The aim of this study is to examine uric asid (UA) and high sensitive C-Reactive protein (Hs-CRP) levels in patients with coronary artery ectasia (CAE).
Ninety-eight patients with isolated CAE (mean age 57.5±10.3), (group-I), 110 patients with CAD but without CAE (mean age 56.3±10.7), (group-II), and 105 patients with normal coronary angiographies (mean age 58.1±10.8), (group-III) were included in the study. Blood samples of all individual were taken after coronary angiography from an antecubital vein, the patients uric acid and Hs-CRP levels were assessed. The severity of ectasia was evaluated and categorized according to Markis.
A significant difference was not seen in serum uric acid and Hs-CRP levels between CAE and CAD groups. However, relative to the control group, uric acid and Hs-CRP levels in CAE and CAD groups were higher to a significant degree (p=0.001, p<0.001, respectively), (p<0.001, p<0.001, respectively). The statistical significant was detected between subgroups type I and type IV, Hs-CRP and UA were statistically high in subgroup type I. (p=0.012, p=0.033, respectively) In multiple regression analysis, CAE and CAD were independently associated with UA (β=0.76; p<0.001, β=0.68; p<0.001, respectively) and Hs-CRP (β=0.66; p<0.01, β=0.62; p<0.01, respectively) along with diabetes mellitus (β=0.61; p=0.039, β=0.94; p=0.028, respectively).

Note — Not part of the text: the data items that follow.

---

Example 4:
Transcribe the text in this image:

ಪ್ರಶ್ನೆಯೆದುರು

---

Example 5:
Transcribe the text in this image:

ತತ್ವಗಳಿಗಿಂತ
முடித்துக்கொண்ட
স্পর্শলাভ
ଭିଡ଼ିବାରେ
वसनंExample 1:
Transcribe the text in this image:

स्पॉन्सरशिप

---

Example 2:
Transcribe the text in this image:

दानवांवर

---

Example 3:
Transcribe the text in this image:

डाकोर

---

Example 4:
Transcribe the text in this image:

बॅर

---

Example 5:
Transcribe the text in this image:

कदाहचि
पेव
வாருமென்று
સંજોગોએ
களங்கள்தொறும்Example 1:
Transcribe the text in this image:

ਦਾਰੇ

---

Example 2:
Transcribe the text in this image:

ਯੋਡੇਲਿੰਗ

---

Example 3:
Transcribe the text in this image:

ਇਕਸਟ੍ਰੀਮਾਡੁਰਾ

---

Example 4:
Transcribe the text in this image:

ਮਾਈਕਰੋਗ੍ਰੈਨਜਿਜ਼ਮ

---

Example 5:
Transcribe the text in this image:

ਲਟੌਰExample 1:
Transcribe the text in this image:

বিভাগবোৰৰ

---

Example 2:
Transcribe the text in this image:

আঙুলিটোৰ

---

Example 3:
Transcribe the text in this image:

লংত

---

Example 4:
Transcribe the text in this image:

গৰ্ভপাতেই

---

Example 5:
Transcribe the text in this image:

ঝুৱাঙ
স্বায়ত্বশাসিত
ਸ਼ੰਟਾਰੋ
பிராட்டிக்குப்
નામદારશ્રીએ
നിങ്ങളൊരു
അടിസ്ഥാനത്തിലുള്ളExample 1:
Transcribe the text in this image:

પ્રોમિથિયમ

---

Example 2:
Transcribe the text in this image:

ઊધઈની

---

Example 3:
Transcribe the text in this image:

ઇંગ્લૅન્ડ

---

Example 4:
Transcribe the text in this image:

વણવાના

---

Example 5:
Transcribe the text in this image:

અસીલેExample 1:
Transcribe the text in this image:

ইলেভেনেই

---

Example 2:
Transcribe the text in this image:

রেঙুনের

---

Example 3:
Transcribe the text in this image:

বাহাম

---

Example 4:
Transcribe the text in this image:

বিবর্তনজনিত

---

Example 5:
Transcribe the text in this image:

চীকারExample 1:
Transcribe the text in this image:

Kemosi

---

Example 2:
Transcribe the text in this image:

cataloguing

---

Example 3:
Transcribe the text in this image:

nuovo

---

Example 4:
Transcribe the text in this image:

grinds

In conclusion, the blood uric acid and Hs-CRP values in our study have been observed to be higher in the individuals with coronary arteri ectasia in comparison to normal individuals, and the increase in these values were found to be parallel to the extent of the ectasia.
本研究旨在检测冠状动脉扩张(CAE)患者的尿酸(UA)和高敏C反应蛋白(Hs-CRP)水平。
本研究纳入了98例孤立性CAE患者(平均年龄57.5±10.3岁)(第一组)、110例患有冠心病但无CAE的患者(平均年龄56.3±10.7岁)(第二组)以及105例冠状动脉造影正常的患者(平均年龄58.1±10.8岁)(第三组)。所有个体在冠状动脉造影后从前臂静脉采集血样,评估患者的尿酸和Hs-CRP水平。根据Markis评估并分类扩张的严重程度。
CAE组和冠心病组之间的血清尿酸和Hs-CRP水平未见显著差异。然而,相对于对照组,CAE组和冠心病组的尿酸和Hs-CRP水平显著更高(分别为p = 0.001,p < 0.001),(分别为p < 0.001,p < 0.001)。在I型和IV型亚组之间检测到统计学显著性,I型亚组的Hs-CRP和UA在统计学上较高。(分别为p = 0.012,p = 0. .033)在多元回归分析中,CAE和冠心病与UA独立相关(β = 0.76;p < 0.001,β = 0.68;p < 0.001,分别)和Hs-CRP(β = 0.66;p < 0.01,β = 0.62;p < 0.01,分别)以及糖尿病(β = 0.61;p = 0.039,β = 0.94;p = 0.028,分别)。
总之,我们的研究观察到,与正常个体相比,冠状动脉扩张个体的血尿酸和Hs-CRP值更高,并且这些值的增加与扩张程度平行。